In a statement issued on Friday evening, the Dalmia Group said: “Some of our partner vehicles carrying company material were targeted by an extremist group. We are saddened to inform you that 5 drivers who were attacked lost their lives and 2 were injured. We express our condolences to the families of the deceased and we will extend due support to the bereaved families… We are in touch with the Government of Assam and they have assured us that necessary steps will be taken, so as to avoid any such untowardly incident in the future.”
State DGP Bhaskarjyoti Mahanta travelled to the site of the attack on Friday. “Our investigation is underway. Senior officials are here in Dima Hasao. We will take very strong action,” Mahanta told reporters in Dima Hasao.
“Insurgency is a reality in Assam…we cannot deny that. If we (the police) succeed in 90 operations, we may fail in 10. But be assured we will take all steps at the strictest level to address this unfortunate incident,” he said.

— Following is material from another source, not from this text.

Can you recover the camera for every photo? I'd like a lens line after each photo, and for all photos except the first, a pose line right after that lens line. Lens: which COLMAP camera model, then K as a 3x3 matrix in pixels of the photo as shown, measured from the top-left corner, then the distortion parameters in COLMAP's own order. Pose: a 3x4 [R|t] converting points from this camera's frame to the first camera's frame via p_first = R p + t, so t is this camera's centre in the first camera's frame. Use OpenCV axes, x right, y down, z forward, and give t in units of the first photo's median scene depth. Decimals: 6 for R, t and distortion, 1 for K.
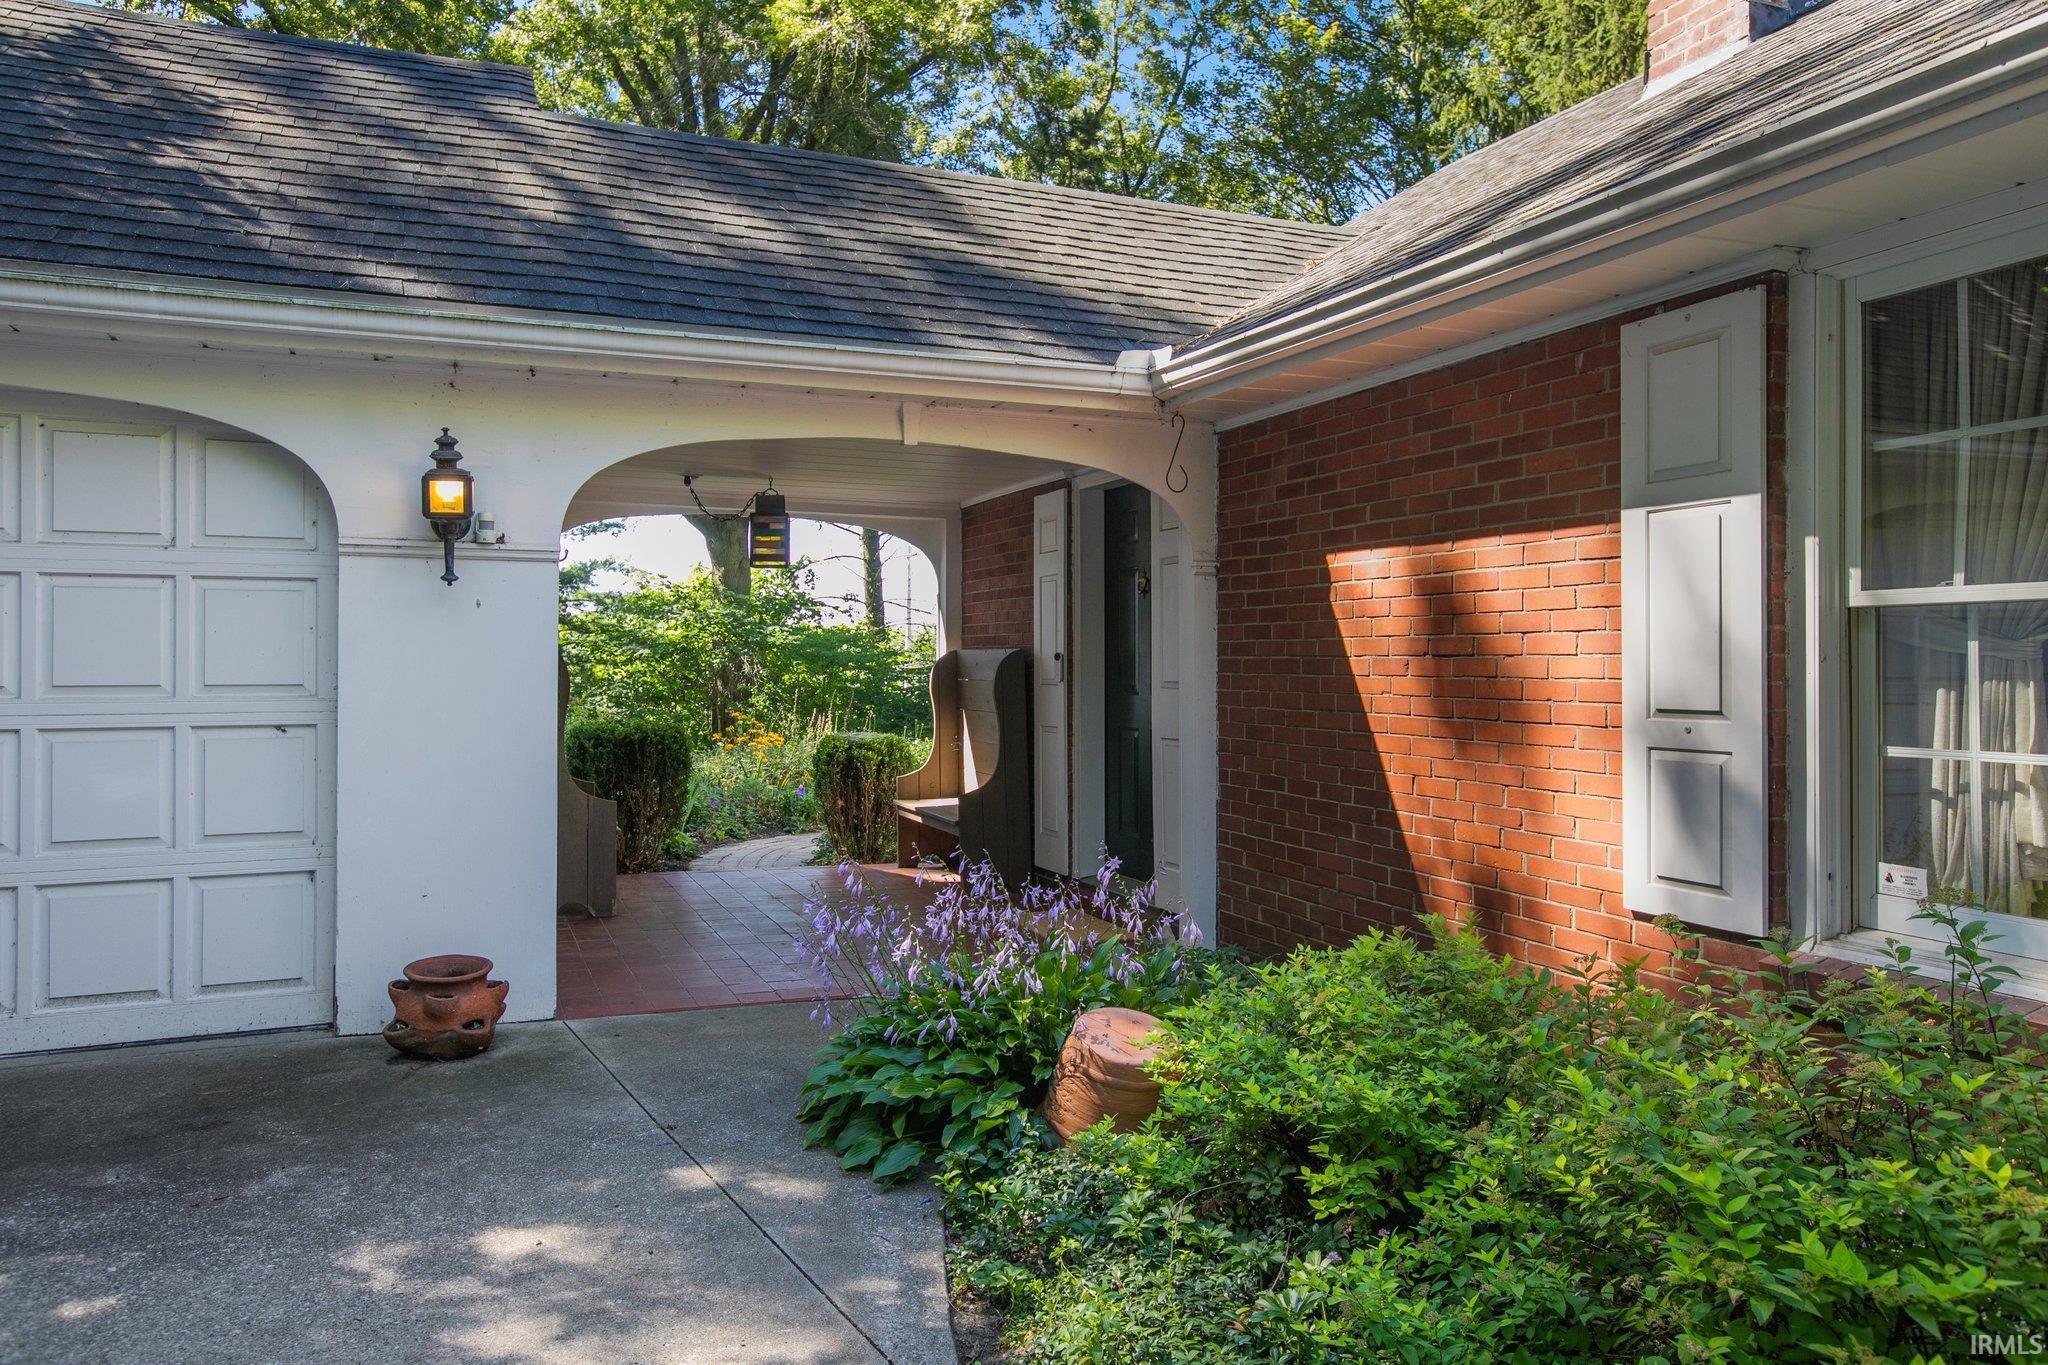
lens RADIAL K [[1379.9, 0, 1016.3], [0, 1379.9, 667.0], [0, 0, 1]] dist [-0.011532, -0.001088]
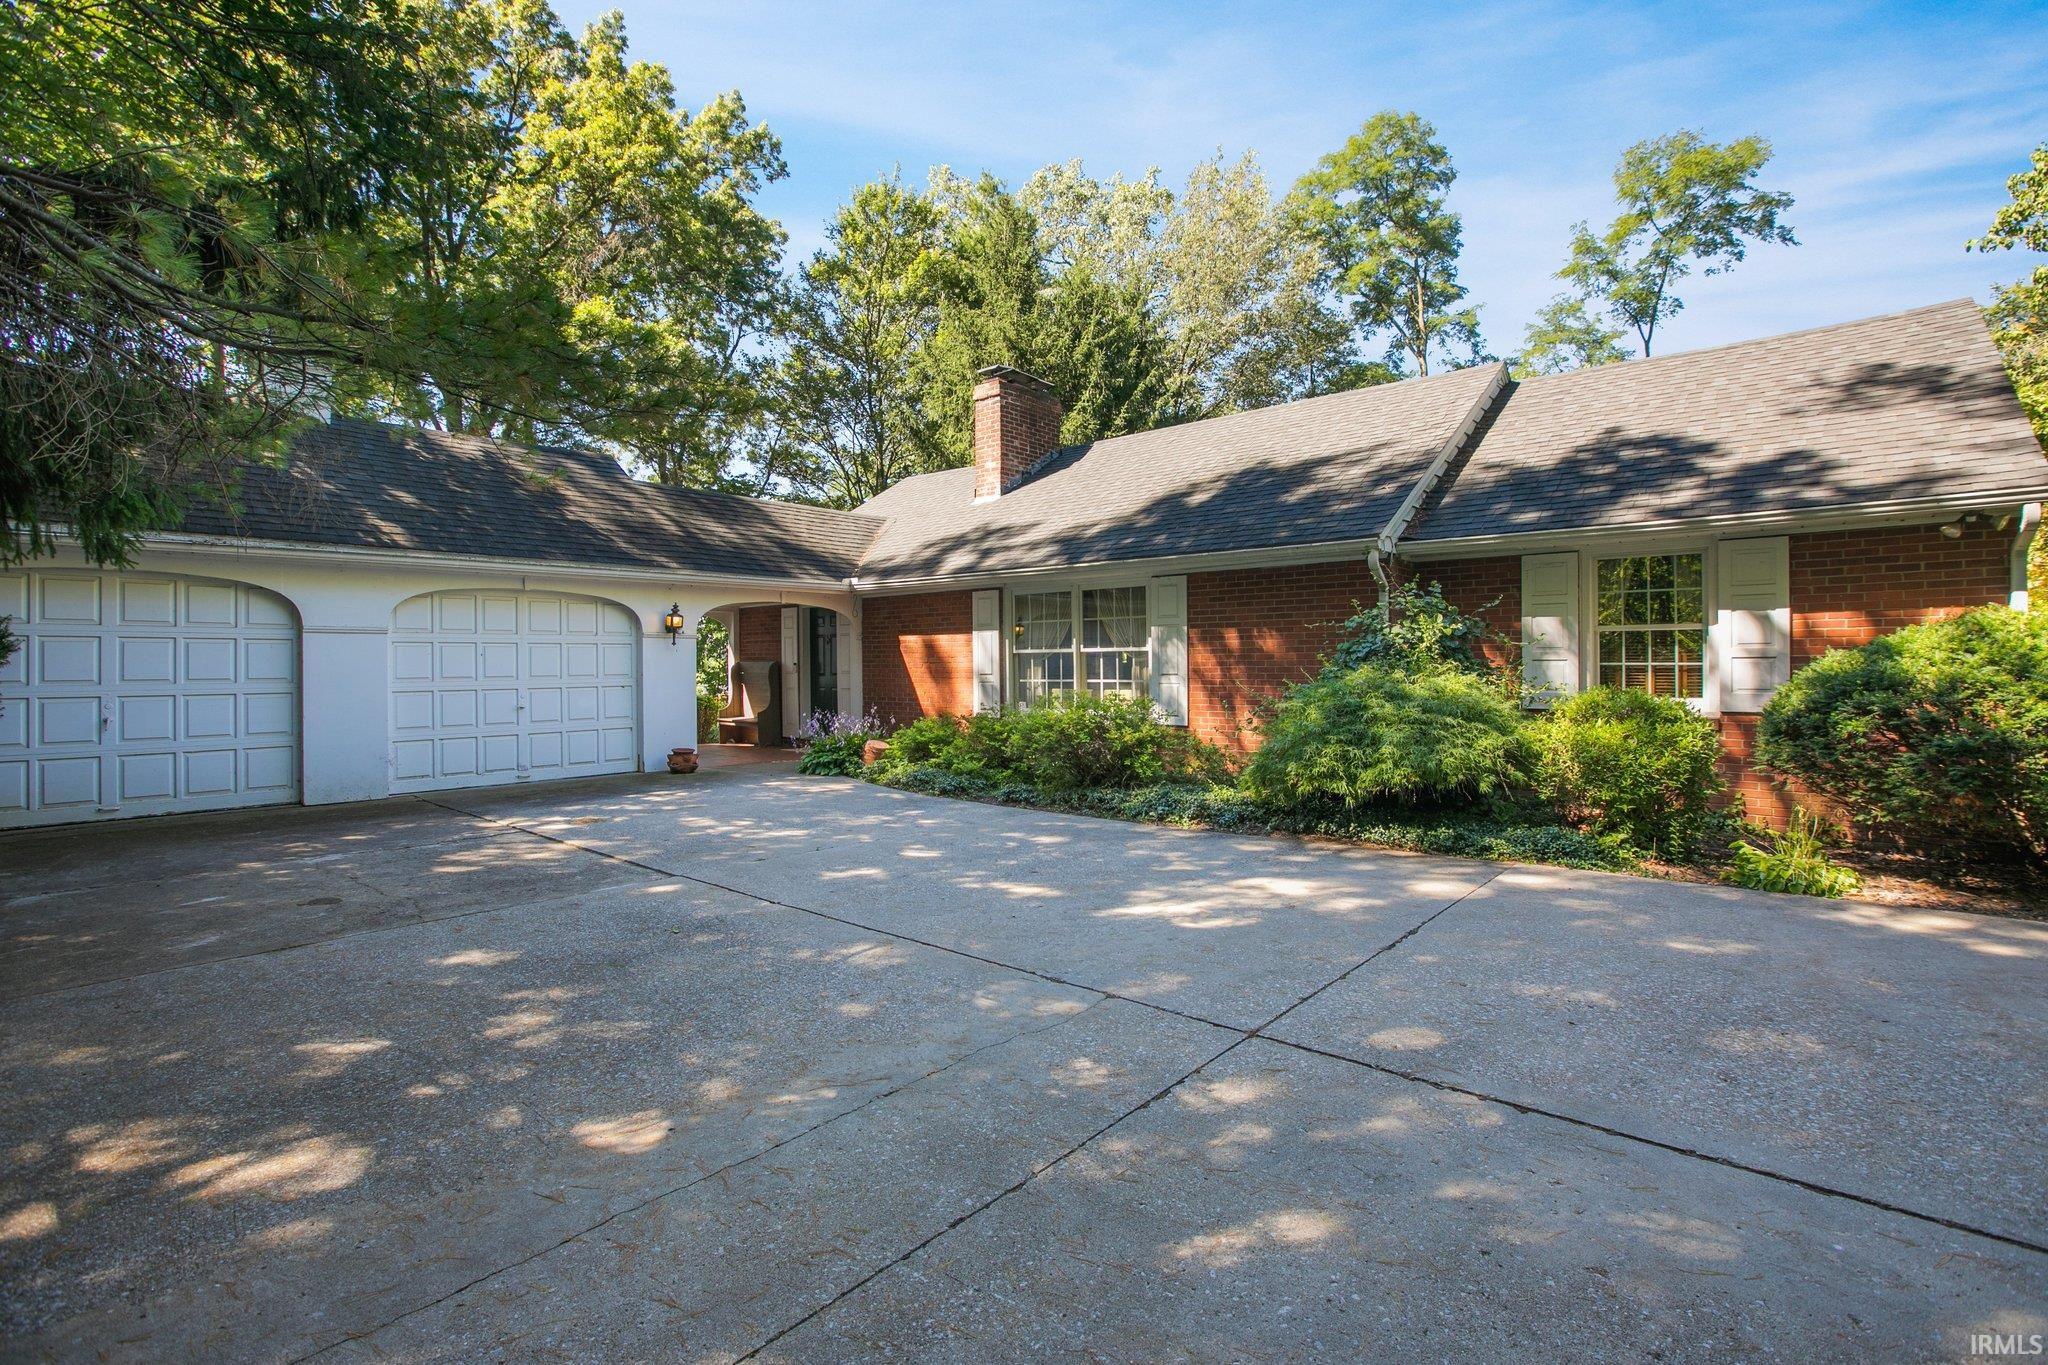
lens RADIAL K [[938.2, 0, 1021.4], [0, 938.2, 669.2], [0, 0, 1]] dist [-0.000395, -0.000005]
pose [[0.892194, -0.011544, 0.451505, -0.712181], [0.011602, 0.999929, 0.002641, 0.005999], [-0.451504, 0.002882, 0.892264, -1.601229]]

The hill district of Dima Hasao, which is run by the North Cachar Hills Autonomous Council under the provisions of the Sixth Schedule of the constitution, was a hotbed of insurgency in the 1990s and 2000s, but has been relatively peaceful over the past decade.
The Dimasa National Security Force (DNSF) was formed in 1991 with the aim of creating a separate state called Dimaraji. After the group surrendered in 1995, its commander-in-chief, Jewel Gorlosa, formed the Dima Halam Daogah, which mostly carried out extortion and ‘taxation’, and was reportedly mentored by the NSCN (I-M) of Nagaland.
After the Dima Halam Daogah began talks with the government in 2003, Gorlosa broke away and formed the Dima Halam Daogah (Jewel), with an armed wing called the Black Widow. The two outfits were active in the region for several years, but ultimately signed a ceasefire agreement with the government in 2012.
Announcing its formation on April 15, 2019 with Naisodao Dimasa as its chairman, the DNLA said it was “committed to revamp the national struggle and fight for the liberation of a sovereign, independent Dimasa Nation”. It said that its aim was to “develop a sense of brotherhood among the Dimasa and also to rebuild trust and faith among the Dimasa society for regaining the Dimasa Kingdom”.
In May this year, the DNLA received a major blow after six of its top cadres were killed in a counter-insurgency operation by the Assam Police and Assam Rifles. This was preceded by an encounter in March, in which a top cadre who went by the name of ‘Black Dimasa’, was killed.
Over the last few months, the Northeastern states have seen several episodes of violence and unrest. In July, the old boundary dispute between Assam and Mizoram turned bloody, leading to the death of six Assam Police personnel. More recently, a curfew was imposed in Meghalaya and the Internet was shut down for 72 hours following violence after cadres of the outlawed Hynniewtrep National Liberation Council burned a police vehicle in response to the alleged murder of their former leader in a police operation.